TASK PROMPT:
Retype the stretch of the material from the line containing "United States" through the line containing "یکی دیگر از", leaving the pictures out.

* * * * * * * * *

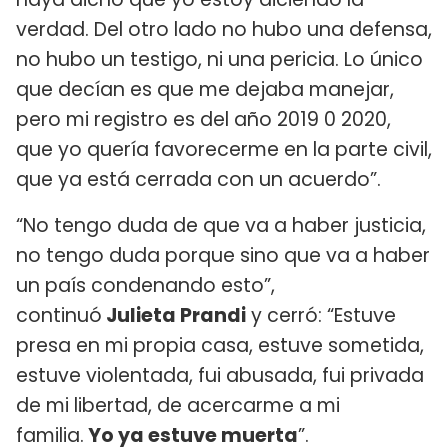
verdad. Del otro lado no hubo una defensa,
no hubo un testigo, ni una pericia. Lo único
que decían es que me dejaba manejar,
pero mi registro es del año 2019 0 2020,
que yo quería favorecerme en la parte civil,
que ya está cerrada con un acuerdo”.
“No tengo duda de que va a haber justicia,
no tengo duda porque sino que va a haber
un país condenando esto”,
continuó
Julieta Prandi
y cerró: “Estuve
presa en mi propia casa, estuve sometida,
estuve violentada, fui abusada, fui privada
de mi libertad, de acercarme a mi
familia.
Yo ya estuve muerta
”.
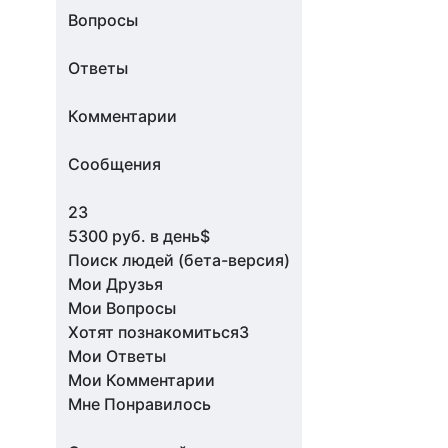
Вопросы
Ответы
Комментарии
Сообщения
23
5300 руб. в день$
Поиск людей (бета-версия)
Мои Друзья
Мои Вопросы
Хотят познакомиться3
Мои Ответы
Мои Комментарии
Мне Понравилось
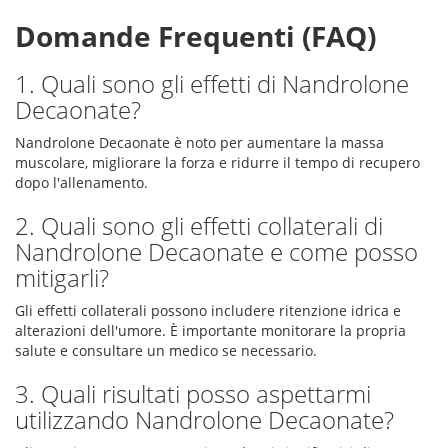
Domande Frequenti (FAQ)
1. Quali sono gli effetti di Nandrolone
Decaonate?
Nandrolone Decaonate è noto per aumentare la massa
muscolare, migliorare la forza e ridurre il tempo di recupero
dopo l'allenamento.
2. Quali sono gli effetti collaterali di
Nandrolone Decaonate e come posso
mitigarli?
Gli effetti collaterali possono includere ritenzione idrica e
alterazioni dell'umore. È importante monitorare la propria
salute e consultare un medico se necessario.
3. Quali risultati posso aspettarmi
utilizzando Nandrolone Decaonate?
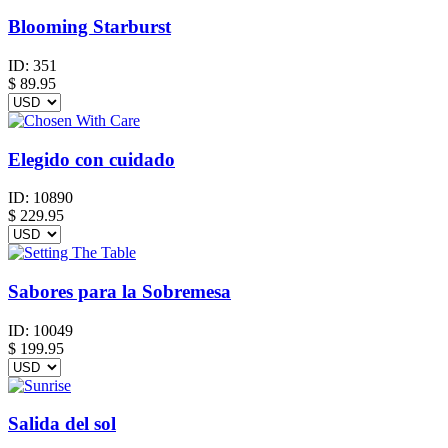
Blooming Starburst
ID:
351
$
89.95
Elegido con cuidado
ID:
10890
$
229.95
Sabores para la Sobremesa
ID:
10049
$
199.95
Salida del sol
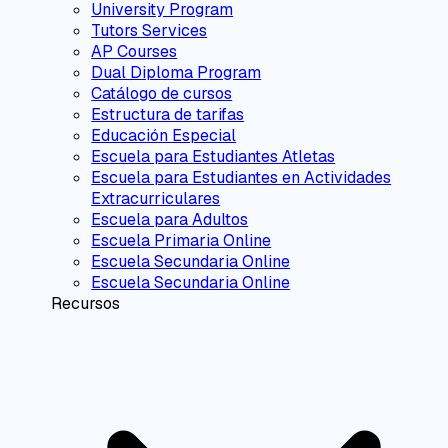
University Program
Tutors Services
AP Courses
Dual Diploma Program
Catálogo de cursos
Estructura de tarifas
Educación Especial
Escuela para Estudiantes Atletas
Escuela para Estudiantes en Actividades
Extracurriculares
Escuela para Adultos
Escuela Primaria Online
Escuela Secundaria Online
Escuela Secundaria Online
Recursos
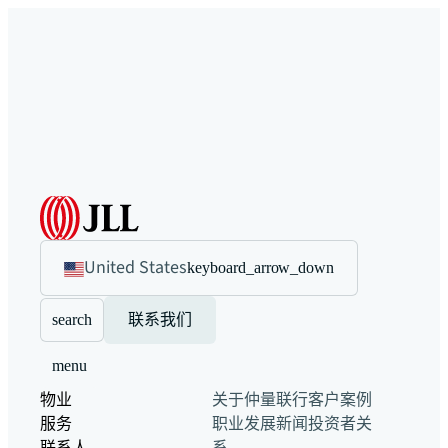
United States
keyboard_arrow_down
search
联系我们
menu
物业
关于仲量联行
客户案例
服务
职业发展
新闻
投资者关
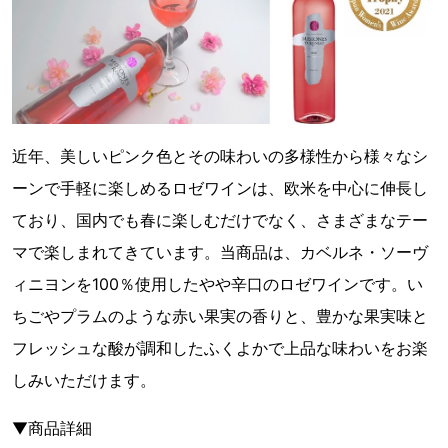
近年、美しいピンク色とその味わいの多様性から様々なシ
ーンで手軽に楽しめるロゼワインは、欧米を中心に伸長し
ており、国内でも春に楽しむだけでなく、さまざまなテー
マで楽しまれてきています。当商品は、カベルネ・ソーヴ
ィニヨンを100％使用したやや辛口のロゼワインです。い
ちごやプラムのような赤い果実の香りと、豊かな果実味と
フレッシュな酸が調和したふくよかで上品な味わいをお楽
しみいただけます。
▼商品詳細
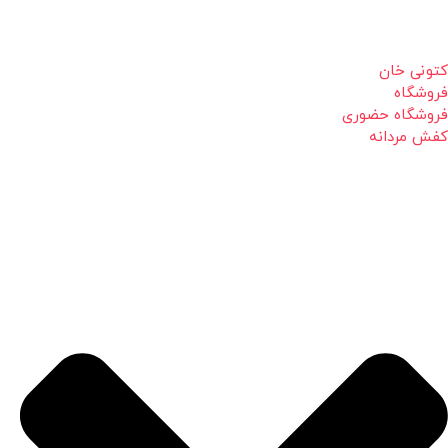
کتونی خان
فروشگاه
فروشگاه حضوری
کفش مردانه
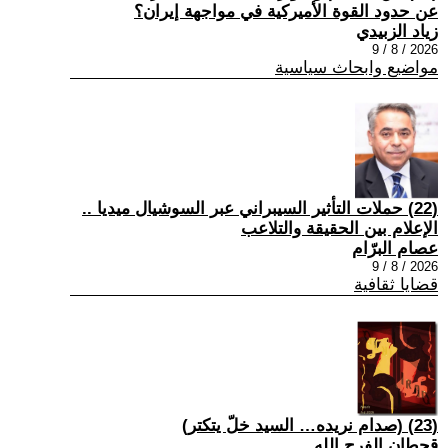
عن حدود القوة الأميركية في مواجهة إيران؟
زياد الزبيدي
2026 / 8 / 9
مواضيع وابحاث سياسية
(22) حملات التأثير السيبراني عبر السوشيال ميديا ..
الإعلام بين الحقيقة والتلاعب
عصام البرّام
2026 / 8 / 9
قضايا ثقافية
(23) (صدام نريده… السيد خلّ يتكتر)
قحطان الفرج الله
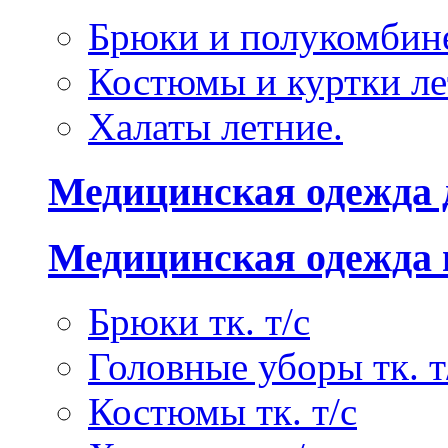
Брюки и полукомбине
Костюмы и куртки ле
Халаты летние.
Медицинская одежда 
Медицинская одежда 
Брюки тк. т/с
Головные уборы тк. т
Костюмы тк. т/с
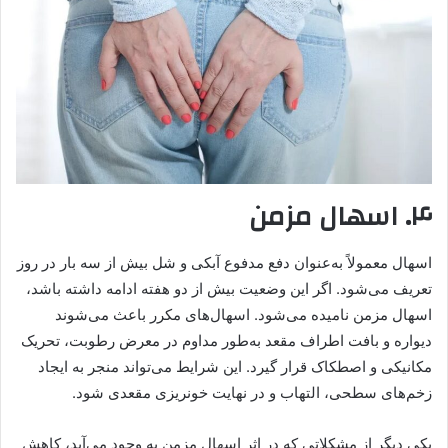
۴. اسهال مزمن
اسهال معمولاً به‌عنوان دفع مدفوع آبکی و شل بیش از سه بار در روز
تعریف می‌شود. اگر این وضعیت بیش از دو هفته ادامه داشته باشد،
اسهال مزمن نامیده می‌شود. اسهال‌های مکرر باعث می‌شوند
دیواره و بافت اطراف مقعد به‌طور مداوم در معرض رطوبت، تحریک
مکانیکی و اصطکاک قرار گیرد. این شرایط می‌تواند منجر به ایجاد
زخم‌های سطحی، التهاب و در نهایت خونریزی مقعدی شود.
یکی دیگر از مشکلاتی که در اثر اسهال مزمن به وجود می‌آید، کاهش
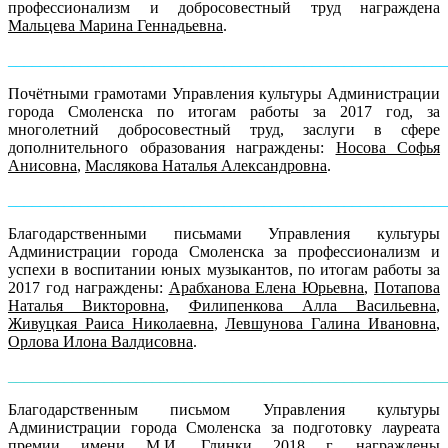
профессионализм и добросовестный труд награждена
Мальцева Марина Геннадьевна
.
______________________________________________________
Почётными грамотами Управления культуры Администрации
города Смоленска по итогам работы за 2017 год, за
многолетний добросовестный труд, заслуги в сфере
дополнительного образования награждены:
Носова Софья
Анисовна
,
Маслякова Наталья Александровна
.
______________________________________________________
Благодарственными письмами Управления культуры
Администрации города Смоленска за профессионализм и
успехи в воспитании юных музыкантов, по итогам работы за
2017 год награждены:
Арабханова Елена Юрьевна
,
Потапова
Наталья Викторовна
,
Филипенкова Алла Васильевна
,
Живуцкая Раиса Николаевна
,
Левшунова Галина Ивановна
,
Орлова Илона Валдисовна
.
______________________________________________________
Благодарственным письмом Управления культуры
Администрации города Смоленска за подготовку лауреата
премии имени М.И. Глинки 2018 г. награждены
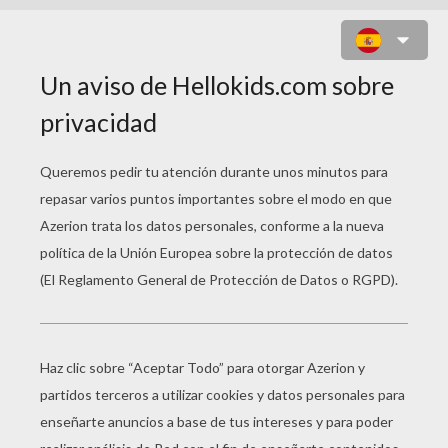
VIDEOS DE
MANUALIDADES SAN
VALENTIN
Tarjeta Del Día De San Valentín
Papiroflexia: La Flor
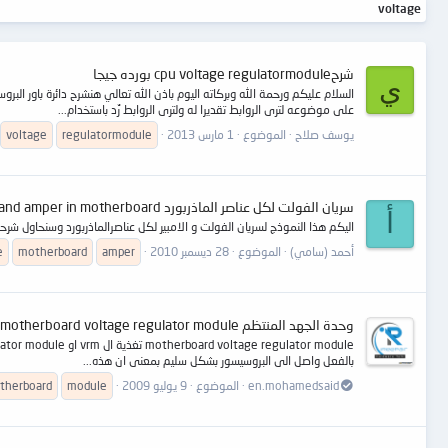
voltage
شرحcpu voltage regulatormodule بورده جيجا
ي
على موضوعه لترى الروابط تقديرا له ولترى الروابط رٌد باستخدام...
يوسف صلاح
الموضوع
1 مارس 2013
regulatormodule
voltage
سريان الفولت لكل عناصر الماذربورد voltage and amper in motherboard
أ
اليكم هذا النموذج لسريان الفولت و الامبير لكل عناصرالماذربورد وسنحاول شر
أحمد (سامي)
الموضوع
28 ديسمبر 2010
amper
motherboard
e
وحدة الجهد المنتظم motherboard voltage regulator module
بالفعل واصل الى البروسيسور بشكل سليم بمعنى ان هذه...
en.mohamedsaid
الموضوع
9 يوليو 2009
module
therboard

* * * * * * * * *

PROBLEM SOLUTION:
United States
keyboard_arrow_down
search
联系我们
menu
物业
关于仲量联行
客户案例
服务
职业发展
新闻
投资者关
近年、美しいピンク色とその味わいの多様性から様々なシ
ーンで手軽に楽しめるロゼワインは、欧米を中心に伸長し
ており、国内でも春に楽しむだけでなく、さまざまなテー
マで楽しまれてきています。当商品は、カベルネ・ソーヴ
ィニヨンを100％使用したやや辛口のロゼワインです。い
ちごやプラムのような赤い果実の香りと、豊かな果実味と
フレッシュな酸が調和したふくよかで上品な味わいをお楽
しみいただけます。
▼商品詳細
کتونی خان
فروشگاه
فروشگاه حضوری
کفش مردانه
عن حدود القوة الأميركية في مواجهة إيران؟
زياد الزبيدي
2026 / 8 / 9
مواضيع وابحاث سياسية
(22) حملات التأثير السيبراني عبر السوشيال ميديا ..
الإعلام بين الحقيقة والتلاعب
عصام البرّام
2026 / 8 / 9
قضايا ثقافية
(23) (صدام نريده… السيد خلّ يتكتر)
قحطان الفرج الله
Брюки и полукомбине
Костюмы и куртки ле
Халаты летние.
Медицинская одежда 
Медицинская одежда 
Брюки тк. т/с
Головные уборы тк. т
Костюмы тк. т/с
۴. اسهال مزمن
اسهال معمولاً به‌عنوان دفع مدفوع آبکی و شل بیش از سه بار در روز
تعریف می‌شود. اگر این وضعیت بیش از دو هفته ادامه داشته باشد،
اسهال مزمن نامیده می‌شود. اسهال‌های مکرر باعث می‌شوند
دیواره و بافت اطراف مقعد به‌طور مداوم در معرض رطوبت، تحریک
مکانیکی و اصطکاک قرار گیرد. این شرایط می‌تواند منجر به ایجاد
زخم‌های سطحی، التهاب و در نهایت خونریزی مقعدی شود.
یکی دیگر از مشکلاتی که در اثر اسهال مزمن به وجود می‌آید، کاهش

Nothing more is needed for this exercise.